One of the most common symptoms in patients with OP is back pain (12). Vertebral fractures are known to cause severe low back pain in these patients. On the other hand, patients with OP without vertebral fractures may also report low back pain (7). In rats, increased bone turnover has been shown to cause osteoclast activation, sensitize sensory nerves in the bone marrow, and eventually lead to local inflammation that causes pain even if there is no fracture (13). In addition, increased osteoclastic activity can cause acidosis, leading to overexpression of nociceptors, which activate the sensory nerve fibers, resulting in pain (14, 15). OP disrupts the load-bearing balance of the spine by altering the spine biomechanics. This can cause degeneration of the facet joints and irritation of the nerves of the facet joints, which may contribute to low back pain (8, 9).

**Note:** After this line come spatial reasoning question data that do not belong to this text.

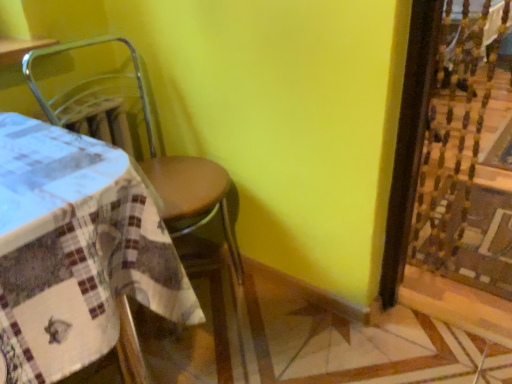
This screenshot has height=384, width=512. I want to click on unoccupied region to the right of metallic brown stool at upper left, so click(285, 328).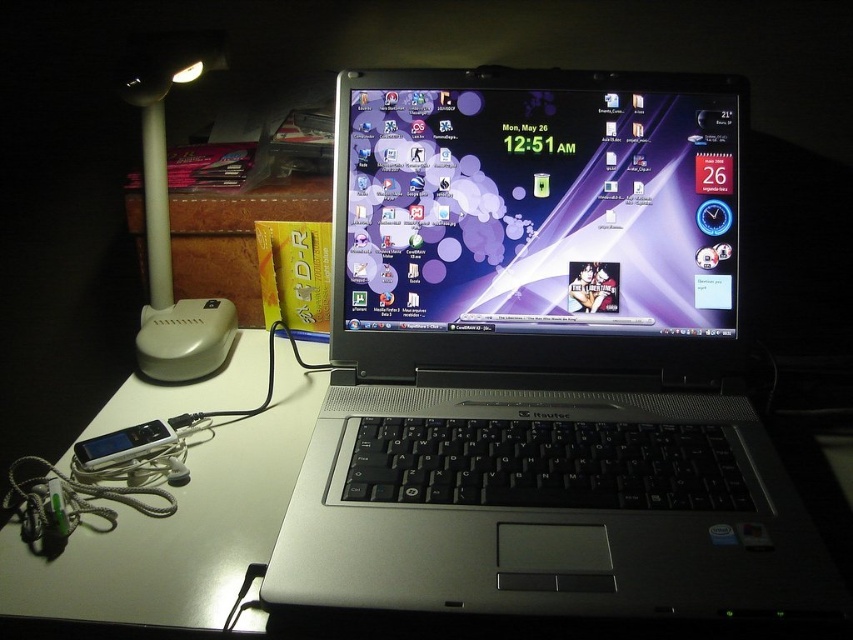
Question: Considering the relative positions of matte plastic screen at center and white plastic table lamp at upper left in the image provided, where is matte plastic screen at center located with respect to white plastic table lamp at upper left?

Choices:
 (A) left
 (B) right

Answer: (B)

Question: Which point is closer to the camera?

Choices:
 (A) silver/black plastic laptop at center
 (B) matte plastic screen at center
 (C) white glossy table at center
 (D) satin silver ipod at lower left

Answer: (A)

Question: Is matte plastic screen at center bigger than white glossy table at center?

Choices:
 (A) no
 (B) yes

Answer: (A)

Question: Among these objects, which one is nearest to the camera?

Choices:
 (A) white glossy table at center
 (B) silver/black plastic laptop at center
 (C) white plastic table lamp at upper left

Answer: (B)

Question: Which point is closer to the camera?

Choices:
 (A) (392, 163)
 (B) (84, 445)

Answer: (B)

Question: Does silver/black plastic laptop at center appear on the left side of white glossy table at center?

Choices:
 (A) yes
 (B) no

Answer: (B)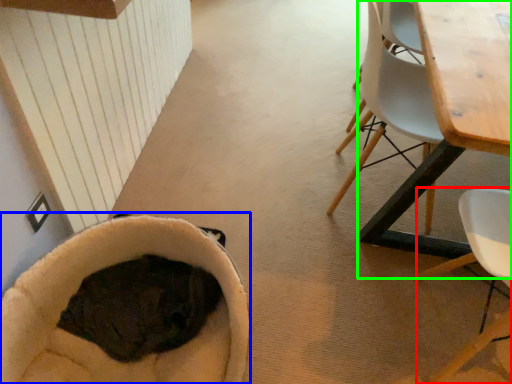
Question: Based on their relative distances, which object is nearer to chair (highlighted by a red box)? Choose from bean bag chair (highlighted by a blue box) and table (highlighted by a green box).

Choices:
 (A) bean bag chair
 (B) table

Answer: (B)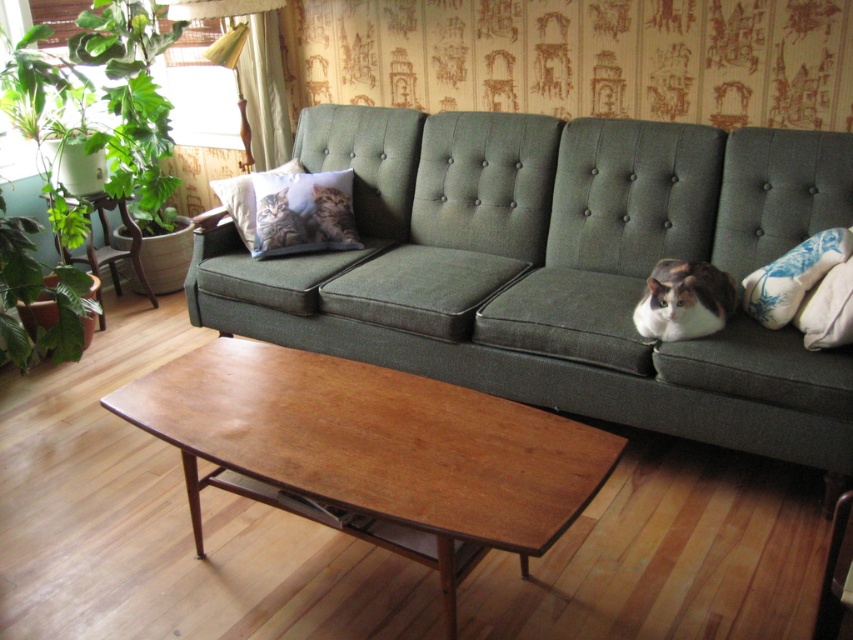
You are planning to place a new decorative item on the green fabric couch at center and the tabby fur pillow at center. If the item is 1.2 meters wide, which object can it fit on?

The green fabric couch at center is larger in size than the tabby fur pillow at center, so the item can fit on the green fabric couch at center.

You are a person who wants to place a book on the wooden coffee table at center and the blue floral pillow at right. Which object allows you to place the book higher off the ground?

The wooden coffee table at center is taller than the blue floral pillow at right, so placing the book on the wooden coffee table at center will keep it higher off the ground.

You are a guest entering the living room and want to sit on the tabby fur pillow at center. Can you sit on it without moving the green fabric couch at center?

The green fabric couch at center is located below the tabby fur pillow at center, so the pillow is likely placed on the couch. Therefore, you can sit on the tabby fur pillow at center without needing to move the green fabric couch at center.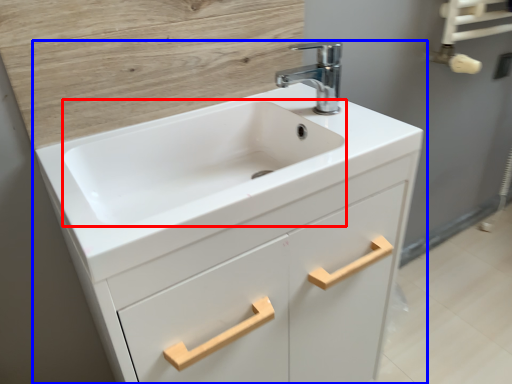
Question: Among these objects, which one is farthest to the camera, sink (highlighted by a red box) or bathroom cabinet (highlighted by a blue box)?

Choices:
 (A) sink
 (B) bathroom cabinet

Answer: (A)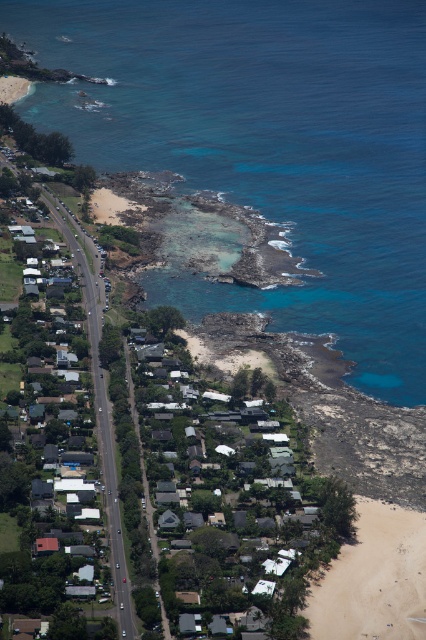
Question: Does blue clear water at center appear on the left side of light brown sand at lower right?

Choices:
 (A) no
 (B) yes

Answer: (B)

Question: Which object appears farthest from the camera in this image?

Choices:
 (A) light brown sand at lower right
 (B) blue clear water at center

Answer: (B)

Question: Is blue clear water at center wider than light brown sand at lower right?

Choices:
 (A) yes
 (B) no

Answer: (A)

Question: Which object appears closest to the camera in this image?

Choices:
 (A) light brown sand at lower right
 (B) blue clear water at center

Answer: (A)

Question: Which point is closer to the camera?

Choices:
 (A) blue clear water at center
 (B) light brown sand at lower right

Answer: (B)

Question: Does blue clear water at center have a lesser width compared to light brown sand at lower right?

Choices:
 (A) yes
 (B) no

Answer: (B)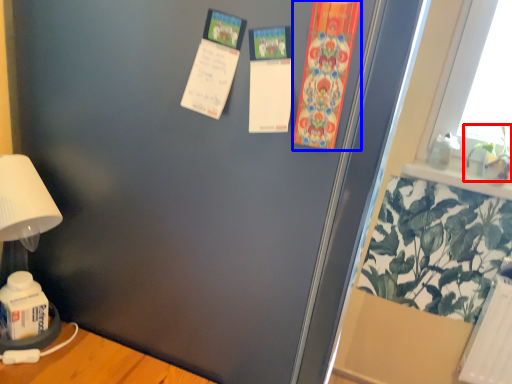
Question: Among these objects, which one is nearest to the camera, plant (highlighted by a red box) or postcard (highlighted by a blue box)?

Choices:
 (A) plant
 (B) postcard

Answer: (B)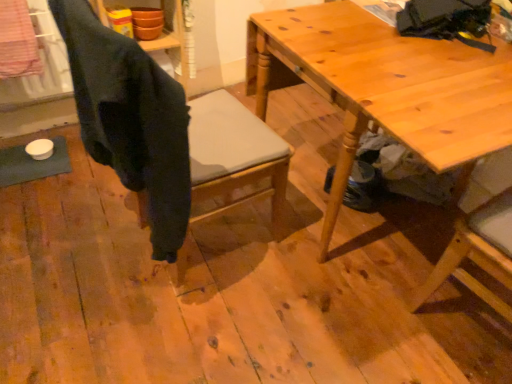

With the increase in the elderly population, both OP and LFJS are seen more frequently. It can be challenge to treat CLBP in both diseases. The factors affecting and predicting the success of RFT therapy, which is effectively applied in the treatment of LFJS, are not clear. To the best of our knowledge, no study has evaluated the effect of OP on RFT treatment outcomes. Only one study investigated the efficacy of pulse radiofrequency (PRF) in osteoporotic patients with lumbar facet syndrome (16). Paksoy (16) applied median branch PRF (42 °C and 6 minutes) to 18 patients and followed them up for 6 months. Significant pain reduction was achieved in 14 patients and moderate pain relief in 3 patients, which lasted for 6 months, and only 1 patient did not have a decrease in pain. He reported that lumbar facet median branch PRF is an effective and alternative method that can improve patient’s life conditions by reducing medical treatments for lumbar facet pain due to OP. In our study, we achieved successful results in patients with OP. This is consistent with the study by Paksoy (16). However, our study differs from Paksoy’s (16) in terms of performing RFT, comparing it with patients without OP, and a longer follow-up period. It has been reported that the efficacy of PRF for medial nerve denervation in lumbar facet joint pain is shorter and weaker than that of RFT (17, 18). Paksoy (16) followed up the patients to whom PRF was applied for 6 months and did not report long-term results. In our study, RFT was effective both in the short and long-term (12 months). The VAS scores were significantly decreased in both groups at each follow-up visit, but we did not detect any difference between the two groups in terms of pre- or post-treatment VAS scores. Possible influencing factors such as age, BMI, and duration of pain had no effect on outcomes.

Study Limitations

There are several limitations in our study, such as its retrospective nature, its small size, and the lack of patient quality of life measures such as the Oswestry disability index. However, it is valuable because it is the first study, to our knowledge, to investigate the effect of OP on facet medial branch RFT results.

Conclusion

Lumbar facet medial branch RFT is an effective and safe treatment procedure in both the short and long-term in patients with LFJS. OP has no effect on RFT treatment results. Prospectively designed, controlled studies are needed to identify the factors affecting the success of RFT.